Circuit design text data

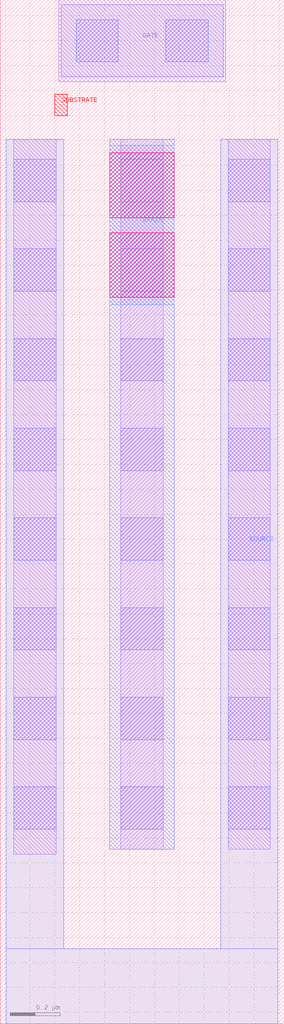
<source format=lef>
# Copyright 2020 The SkyWater PDK Authors
#
# Licensed under the Apache License, Version 2.0 (the "License");
# you may not use this file except in compliance with the License.
# You may obtain a copy of the License at
#
#     https://www.apache.org/licenses/LICENSE-2.0
#
# Unless required by applicable law or agreed to in writing, software
# distributed under the License is distributed on an "AS IS" BASIS,
# WITHOUT WARRANTIES OR CONDITIONS OF ANY KIND, either express or implied.
# See the License for the specific language governing permissions and
# limitations under the License.
#
# SPDX-License-Identifier: Apache-2.0

VERSION 5.7 ;
  NOWIREEXTENSIONATPIN ON ;
  DIVIDERCHAR "/" ;
  BUSBITCHARS "[]" ;
MACRO sky130_fd_pr__rf_nfet_01v8_lvt_aF02W3p00L0p15
  CLASS BLOCK ;
  FOREIGN sky130_fd_pr__rf_nfet_01v8_lvt_aF02W3p00L0p15 ;
  ORIGIN -0.180000  0.445000 ;
  SIZE  1.140000 BY  4.110000 ;
  PIN DRAIN
    ANTENNADIFFAREA  0.840000 ;
    PORT
      LAYER met2 ;
        RECT 0.620000 2.440000 0.880000 3.080000 ;
    END
  END DRAIN
  PIN GATE
    ANTENNAGATEAREA  0.900000 ;
    PORT
      LAYER met1 ;
        RECT 0.425000 3.355000 1.075000 3.645000 ;
    END
  END GATE
  PIN SOURCE
    ANTENNADIFFAREA  1.680000 ;
    PORT
      LAYER met1 ;
        RECT 0.205000 -0.445000 1.295000 -0.145000 ;
        RECT 0.205000 -0.145000 0.435000  3.105000 ;
        RECT 1.065000 -0.145000 1.295000  3.105000 ;
    END
  END SOURCE
  PIN SUBSTRATE
    PORT
      LAYER pwell ;
        RECT 0.400000 3.200000 0.450000 3.285000 ;
    END
  END SUBSTRATE
  OBS
    LAYER li1 ;
      RECT 0.235000 0.235000 0.405000 3.105000 ;
      RECT 0.415000 3.335000 1.085000 3.665000 ;
      RECT 0.665000 0.255000 0.835000 3.105000 ;
      RECT 1.095000 0.255000 1.265000 3.105000 ;
    LAYER mcon ;
      RECT 0.235000 0.335000 0.405000 0.505000 ;
      RECT 0.235000 0.695000 0.405000 0.865000 ;
      RECT 0.235000 1.055000 0.405000 1.225000 ;
      RECT 0.235000 1.415000 0.405000 1.585000 ;
      RECT 0.235000 1.775000 0.405000 1.945000 ;
      RECT 0.235000 2.135000 0.405000 2.305000 ;
      RECT 0.235000 2.495000 0.405000 2.665000 ;
      RECT 0.235000 2.855000 0.405000 3.025000 ;
      RECT 0.485000 3.415000 0.655000 3.585000 ;
      RECT 0.665000 0.335000 0.835000 0.505000 ;
      RECT 0.665000 0.695000 0.835000 0.865000 ;
      RECT 0.665000 1.055000 0.835000 1.225000 ;
      RECT 0.665000 1.415000 0.835000 1.585000 ;
      RECT 0.665000 1.775000 0.835000 1.945000 ;
      RECT 0.665000 2.135000 0.835000 2.305000 ;
      RECT 0.665000 2.495000 0.835000 2.665000 ;
      RECT 0.665000 2.855000 0.835000 3.025000 ;
      RECT 0.845000 3.415000 1.015000 3.585000 ;
      RECT 1.095000 0.335000 1.265000 0.505000 ;
      RECT 1.095000 0.695000 1.265000 0.865000 ;
      RECT 1.095000 1.055000 1.265000 1.225000 ;
      RECT 1.095000 1.415000 1.265000 1.585000 ;
      RECT 1.095000 1.775000 1.265000 1.945000 ;
      RECT 1.095000 2.135000 1.265000 2.305000 ;
      RECT 1.095000 2.495000 1.265000 2.665000 ;
      RECT 1.095000 2.855000 1.265000 3.025000 ;
    LAYER met1 ;
      RECT 0.620000 0.255000 0.880000 3.105000 ;
    LAYER via ;
      RECT 0.620000 2.470000 0.880000 2.730000 ;
      RECT 0.620000 2.790000 0.880000 3.050000 ;
  END
END sky130_fd_pr__rf_nfet_01v8_lvt_aF02W3p00L0p15
END LIBRARY

</source>
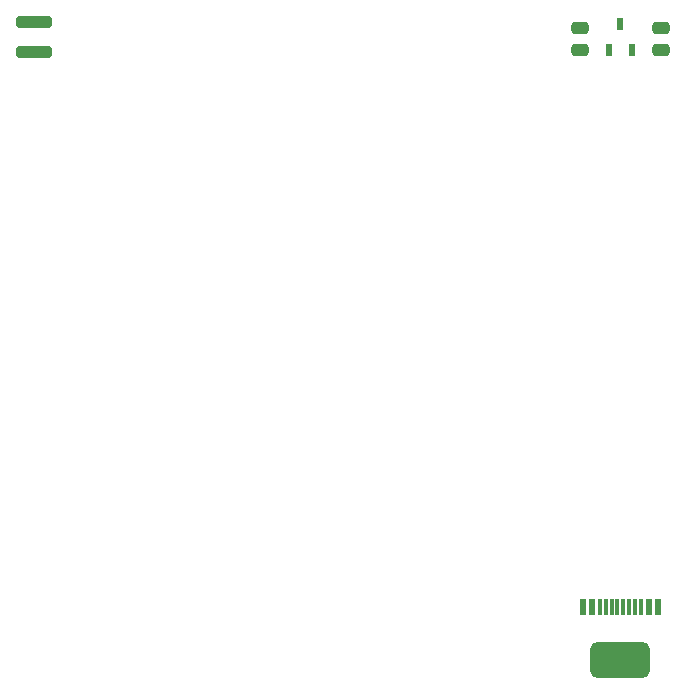
<source format=gbr>
%TF.GenerationSoftware,KiCad,Pcbnew,9.0.1*%
%TF.CreationDate,2025-05-12T15:51:15-07:00*%
%TF.ProjectId,SmartKnobController_ME507,536d6172-744b-46e6-9f62-436f6e74726f,rev?*%
%TF.SameCoordinates,Original*%
%TF.FileFunction,Paste,Bot*%
%TF.FilePolarity,Positive*%
%FSLAX46Y46*%
G04 Gerber Fmt 4.6, Leading zero omitted, Abs format (unit mm)*
G04 Created by KiCad (PCBNEW 9.0.1) date 2025-05-12 15:51:15*
%MOMM*%
%LPD*%
G01*
G04 APERTURE LIST*
G04 Aperture macros list*
%AMRoundRect*
0 Rectangle with rounded corners*
0 $1 Rounding radius*
0 $2 $3 $4 $5 $6 $7 $8 $9 X,Y pos of 4 corners*
0 Add a 4 corners polygon primitive as box body*
4,1,4,$2,$3,$4,$5,$6,$7,$8,$9,$2,$3,0*
0 Add four circle primitives for the rounded corners*
1,1,$1+$1,$2,$3*
1,1,$1+$1,$4,$5*
1,1,$1+$1,$6,$7*
1,1,$1+$1,$8,$9*
0 Add four rect primitives between the rounded corners*
20,1,$1+$1,$2,$3,$4,$5,0*
20,1,$1+$1,$4,$5,$6,$7,0*
20,1,$1+$1,$6,$7,$8,$9,0*
20,1,$1+$1,$8,$9,$2,$3,0*%
G04 Aperture macros list end*
%ADD10RoundRect,0.250000X0.475000X-0.250000X0.475000X0.250000X-0.475000X0.250000X-0.475000X-0.250000X0*%
%ADD11R,0.300000X1.400000*%
%ADD12R,0.500000X1.400000*%
%ADD13RoundRect,0.500000X2.000000X1.000000X-2.000000X1.000000X-2.000000X-1.000000X2.000000X-1.000000X0*%
%ADD14RoundRect,0.150000X-1.350000X-0.350000X1.350000X-0.350000X1.350000X0.350000X-1.350000X0.350000X0*%
%ADD15R,0.530000X1.040000*%
G04 APERTURE END LIST*
D10*
%TO.C,C24*%
X156600000Y-89499999D03*
X156600000Y-87600001D03*
%TD*%
%TO.C,C23*%
X149700000Y-89499999D03*
X149700000Y-87600001D03*
%TD*%
D11*
%TO.C,J1*%
X154400000Y-136600001D03*
X153400000Y-136600000D03*
X152900000Y-136600000D03*
X151900000Y-136600001D03*
D12*
X150750000Y-136600000D03*
X149950000Y-136600000D03*
D11*
X151400000Y-136600000D03*
X152400000Y-136600000D03*
X153900000Y-136600000D03*
X154900000Y-136600000D03*
D12*
X155550000Y-136600000D03*
X156350000Y-136600000D03*
D13*
X153150000Y-141100001D03*
%TD*%
D14*
%TO.C,R15*%
X103503382Y-89670000D03*
X103503382Y-87130000D03*
%TD*%
D15*
%TO.C,U6*%
X154100000Y-89500000D03*
X152200000Y-89500000D03*
X153150000Y-87300000D03*
%TD*%
M02*

</source>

__Exercise description__
Identify the lines of the data that contain the word "format". Copy each of them.

__Result of the exercise__
<source format=lef>
<source format=gbr>
G04 Gerber Fmt 4.6, Leading zero omitted, Abs format (unit mm)*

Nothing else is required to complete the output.